Biological cells interact through chemotaxis when cells secret diffusing chemical (chemoattractant) and move towards gradient of chemoattractant creating effective nonlocal attraction between cells. Macroscopic description of cellular density dynamics through Keller-Segel model has striking qualitative similarities with nonlinear Schrodinger equation including critical collapse in two dimensions and supercritical in three dimensions. Critical collapse has logarithmic corrections to $(t_0-t)^{1/2}$ scaling law of self-similar solution. Microscopic motion of eucaryotic cells is accompanied by random fluctuations of their shapes.
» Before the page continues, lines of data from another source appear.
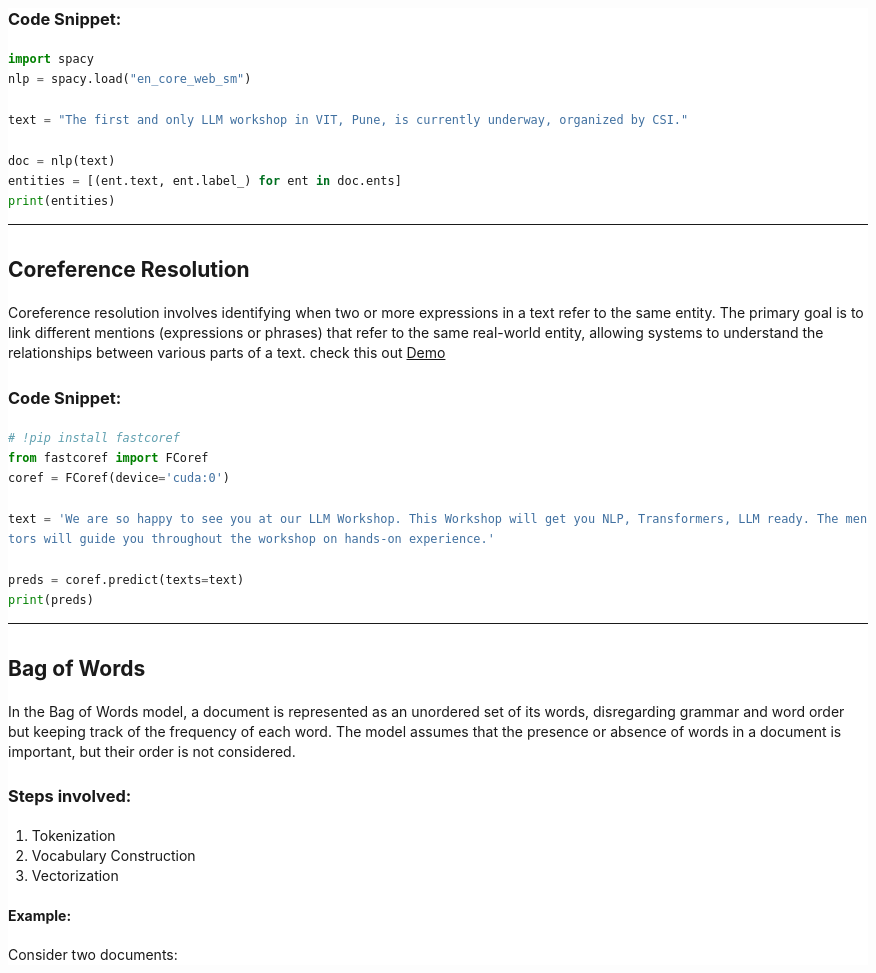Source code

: ### Code Snippet:

```python
import spacy
nlp = spacy.load("en_core_web_sm")

text = "The first and only LLM workshop in VIT, Pune, is currently underway, organized by CSI."

doc = nlp(text)
entities = [(ent.text, ent.label_) for ent in doc.ents]
print(entities)
```

---
## Coreference Resolution

Coreference resolution involves identifying when two or more expressions in a text refer to the same entity. The primary goal is to link different mentions (expressions or phrases) that refer to the same real-world entity, allowing systems to understand the relationships between various parts of a text. check this out [Demo](https://huggingface.co/coref/)

### Code Snippet:

```python
# !pip install fastcoref
from fastcoref import FCoref
coref = FCoref(device='cuda:0')

text = 'We are so happy to see you at our LLM Workshop. This Workshop will get you NLP, Transformers, LLM ready. The mentors will guide you throughout the workshop on hands-on experience.'

preds = coref.predict(texts=text)
print(preds)
```

---
## Bag of Words

In the Bag of Words model, a document is represented as an unordered set of its words, disregarding grammar and word order but keeping track of the frequency of each word. The model assumes that the presence or absence of words in a document is important, but their order is not considered.

### Steps involved:

1. Tokenization
2. Vocabulary Construction
3. Vectorization

#### Example:

Consider two documents:
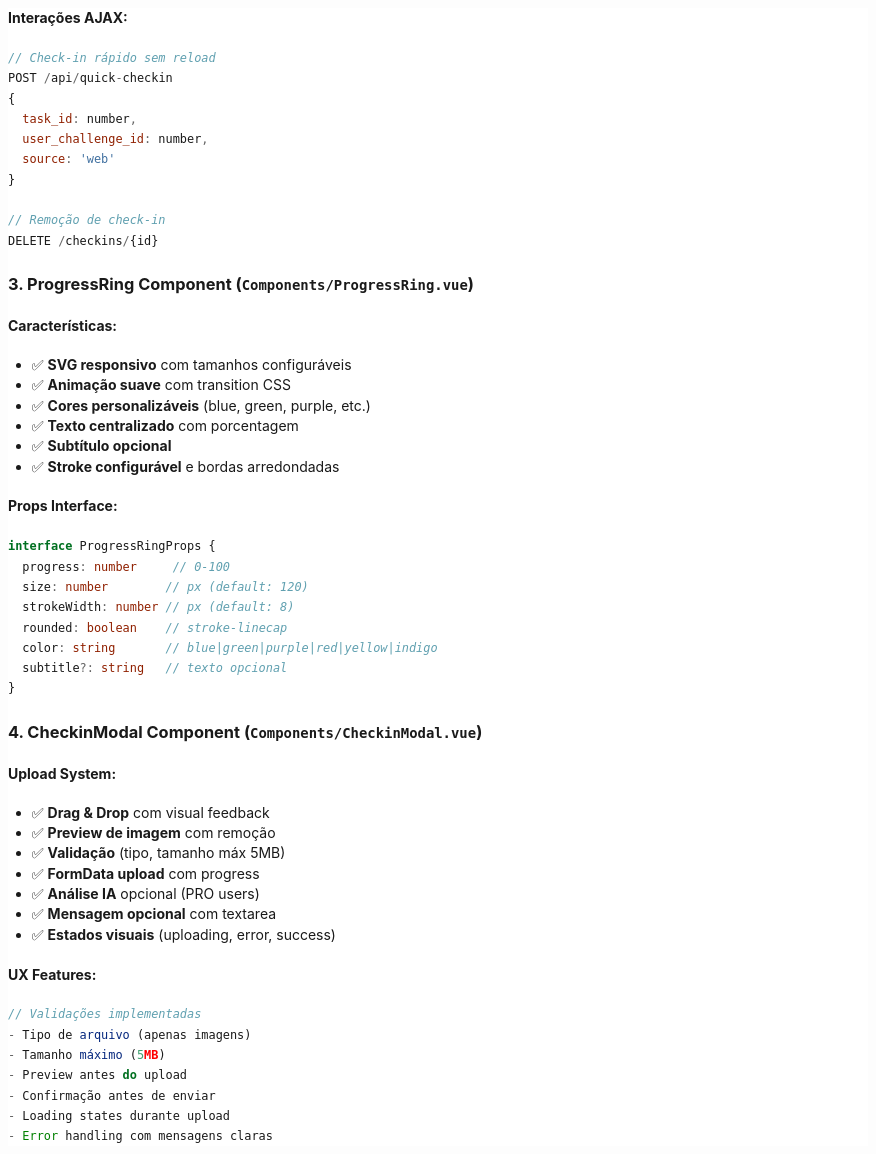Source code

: #### **Interações AJAX:**
```javascript
// Check-in rápido sem reload
POST /api/quick-checkin
{
  task_id: number,
  user_challenge_id: number,
  source: 'web'
}

// Remoção de check-in
DELETE /checkins/{id}
```

### **3. ProgressRing Component (`Components/ProgressRing.vue`)**

#### **Características:**
- ✅ **SVG responsivo** com tamanhos configuráveis
- ✅ **Animação suave** com transition CSS
- ✅ **Cores personalizáveis** (blue, green, purple, etc.)
- ✅ **Texto centralizado** com porcentagem
- ✅ **Subtítulo opcional**
- ✅ **Stroke configurável** e bordas arredondadas

#### **Props Interface:**
```typescript
interface ProgressRingProps {
  progress: number     // 0-100
  size: number        // px (default: 120)
  strokeWidth: number // px (default: 8)
  rounded: boolean    // stroke-linecap
  color: string       // blue|green|purple|red|yellow|indigo
  subtitle?: string   // texto opcional
}
```

### **4. CheckinModal Component (`Components/CheckinModal.vue`)**

#### **Upload System:**
- ✅ **Drag & Drop** com visual feedback
- ✅ **Preview de imagem** com remoção
- ✅ **Validação** (tipo, tamanho máx 5MB)
- ✅ **FormData upload** com progress
- ✅ **Análise IA** opcional (PRO users)
- ✅ **Mensagem opcional** com textarea
- ✅ **Estados visuais** (uploading, error, success)

#### **UX Features:**
```javascript
// Validações implementadas
- Tipo de arquivo (apenas imagens)
- Tamanho máximo (5MB)
- Preview antes do upload
- Confirmação antes de enviar
- Loading states durante upload
- Error handling com mensagens claras
```
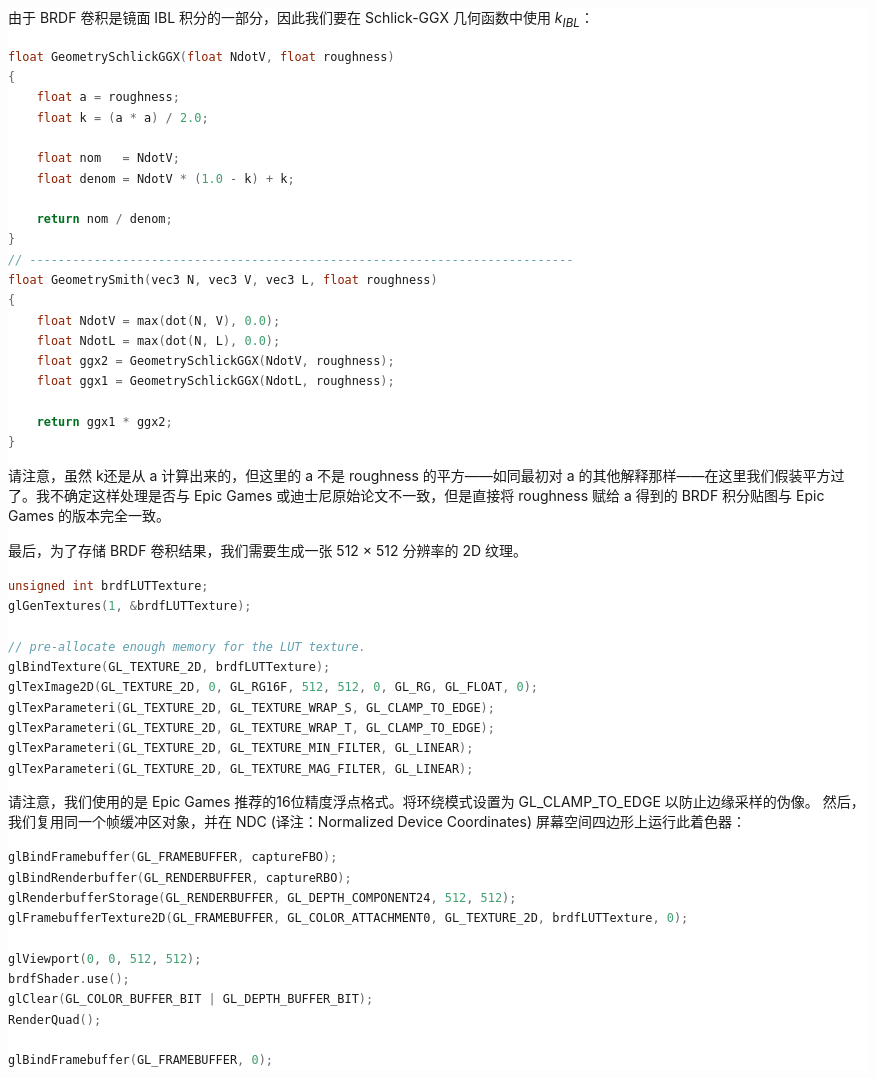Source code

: 由于 BRDF 卷积是镜面 IBL 积分的一部分，因此我们要在 Schlick-GGX 几何函数中使用 $k_{IBL}$：

```c++
float GeometrySchlickGGX(float NdotV, float roughness)
{
    float a = roughness;
    float k = (a * a) / 2.0;

    float nom   = NdotV;
    float denom = NdotV * (1.0 - k) + k;

    return nom / denom;
}
// ----------------------------------------------------------------------------
float GeometrySmith(vec3 N, vec3 V, vec3 L, float roughness)
{
    float NdotV = max(dot(N, V), 0.0);
    float NdotL = max(dot(N, L), 0.0);
    float ggx2 = GeometrySchlickGGX(NdotV, roughness);
    float ggx1 = GeometrySchlickGGX(NdotL, roughness);

    return ggx1 * ggx2;
}  
```

请注意，虽然 k还是从 a 计算出来的，但这里的 a 不是 roughness 的平方——如同最初对 a 的其他解释那样——在这里我们假装平方过了。我不确定这样处理是否与 Epic Games 或迪士尼原始论文不一致，但是直接将 roughness 赋给 a 得到的 BRDF 积分贴图与 Epic Games 的版本完全一致。

最后，为了存储 BRDF 卷积结果，我们需要生成一张 512 × 512 分辨率的 2D 纹理。

```c++
unsigned int brdfLUTTexture;
glGenTextures(1, &brdfLUTTexture);

// pre-allocate enough memory for the LUT texture.
glBindTexture(GL_TEXTURE_2D, brdfLUTTexture);
glTexImage2D(GL_TEXTURE_2D, 0, GL_RG16F, 512, 512, 0, GL_RG, GL_FLOAT, 0);
glTexParameteri(GL_TEXTURE_2D, GL_TEXTURE_WRAP_S, GL_CLAMP_TO_EDGE);
glTexParameteri(GL_TEXTURE_2D, GL_TEXTURE_WRAP_T, GL_CLAMP_TO_EDGE);
glTexParameteri(GL_TEXTURE_2D, GL_TEXTURE_MIN_FILTER, GL_LINEAR);
glTexParameteri(GL_TEXTURE_2D, GL_TEXTURE_MAG_FILTER, GL_LINEAR);
```

请注意，我们使用的是 Epic Games 推荐的16位精度浮点格式。将环绕模式设置为 GL_CLAMP_TO_EDGE 以防止边缘采样的伪像。 然后，我们复用同一个帧缓冲区对象，并在 NDC (译注：Normalized Device Coordinates) 屏幕空间四边形上运行此着色器：

```c++
glBindFramebuffer(GL_FRAMEBUFFER, captureFBO);
glBindRenderbuffer(GL_RENDERBUFFER, captureRBO);
glRenderbufferStorage(GL_RENDERBUFFER, GL_DEPTH_COMPONENT24, 512, 512);
glFramebufferTexture2D(GL_FRAMEBUFFER, GL_COLOR_ATTACHMENT0, GL_TEXTURE_2D, brdfLUTTexture, 0);

glViewport(0, 0, 512, 512);
brdfShader.use();
glClear(GL_COLOR_BUFFER_BIT | GL_DEPTH_BUFFER_BIT);
RenderQuad();

glBindFramebuffer(GL_FRAMEBUFFER, 0);  
```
We derive a nonlinear diffusion equation coupled with chemoattractant from microscopic cellular dynamics in dimensions one and two using excluded volume approach. Nonlinear diffusion coefficient depends on cellular volume fraction and it provides regularization (prevention) of cellular density collapse. A very good agreement is shown between Monte Carlo simulations of the microscopic Cellular Potts Model and numerical solutions of the macroscopic equations for relatively large cellular volume fractions.